The first few months when I moved out of my parents’ house and across the country were exciting and lonely and intense. I was lucky that I made some great friends right away. I remember the first time someone invited me over for dinner. I’d asked what he and his wife were serving, and I thought he said pea stew. I went, but I was so relieved when it was actually beef stew.

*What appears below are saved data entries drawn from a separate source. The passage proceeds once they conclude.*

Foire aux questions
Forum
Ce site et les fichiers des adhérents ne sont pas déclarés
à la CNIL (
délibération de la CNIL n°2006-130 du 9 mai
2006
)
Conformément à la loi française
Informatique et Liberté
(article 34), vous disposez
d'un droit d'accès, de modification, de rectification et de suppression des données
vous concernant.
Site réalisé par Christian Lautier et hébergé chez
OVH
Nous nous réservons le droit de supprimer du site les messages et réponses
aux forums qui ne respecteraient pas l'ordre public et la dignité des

That meal turned into a weekly dinner tradition that lasted for as long as we all lived near each other. We took turns cooking and rarely made the same thing twice, but there was one favorite meal that was requested more than any other – tacos. My friend’s taco filling and accompaniments were good, but the real treat was the shells – freshly fried, still hot, and, frankly, a little greasy. I had never had home-fried taco shells before, and it was a revelation.

These days, tacos are still one of my favorite meals, but I can’t enjoy them as much without those fried shells. Even better is when they’re stuffed with this shredded beef. It’s marinated in vinegar, lime juice, and spices, then baked for hours until it falls into shreds. I’m thankful for those friends not just for helping me feel comfortable on my own, but for teaching me about the perfection of fried corn tortillas. Nothing else would be good enough accompany this intensely flavorful filling.

One year ago: Sandwich Rolls
Two years ago: Pumpkin Pancakes

Shredded Beef Tacos (slightly adapted from Use Real Butter who slightly adapted it from The Border Cookbook)

Jen discusses the cut of beef that is preferred for this recipe. Her recommended eye of chuck was not available, so I chose chuck steak. I have no complaints. Plus I didn’t need to slice it before marinating, which was a nice bonus.

You could always go with the classic cheddar-sour cream-lettuce combination for toppings, but I really love the queso fresco-avocado-salsa direction that Jen recommends.

6 servings

2 tablespoons vegetable oil
2 tablespoons white vinegar
2 tablespoons lime juice
1½ teaspoons ground cumin
1½ tsps chili powder
1 teaspoon salt
3 garlic cloves, peeled and smashed
1½ pounds chuck steak
1 cup vegetable oil
24 corn tortillas
toppings: lettuce, queso fresco, salsa, guacamole, etc.

1. In a gallon-size zip-top bag, combine the oil, vinegar, lime juice, salt, spices and garlic. Add the meat and squish the bag around to make sure the meat is fully coated. Refrigerate for at least 4 hours or overnight.

2. Adjust an oven rack to the middle position and heat the oven to 350 degrees. Dump the contents of the bag into a baking dish just large enough to fit the meat in a single layer. Cover the pan with foil; bake until the meat is tender enough to shred easily, about 2 hours. Use two forks to pull the meat into shreds. Lower the oven temperature to 250 degrees.

3. Heat the oil in an 8-inch skillet over medium heat. Slide a tortilla into the oil; use tongs to fold the tortilla in half and hold it partially open. Flip after about 1 minute. Fry for an additional minute, until the tortilla is slightly crisp. Continue with the remaining tortillas, storing the fried tortillas in the warm oven. Serve with shredded meat and desired toppings.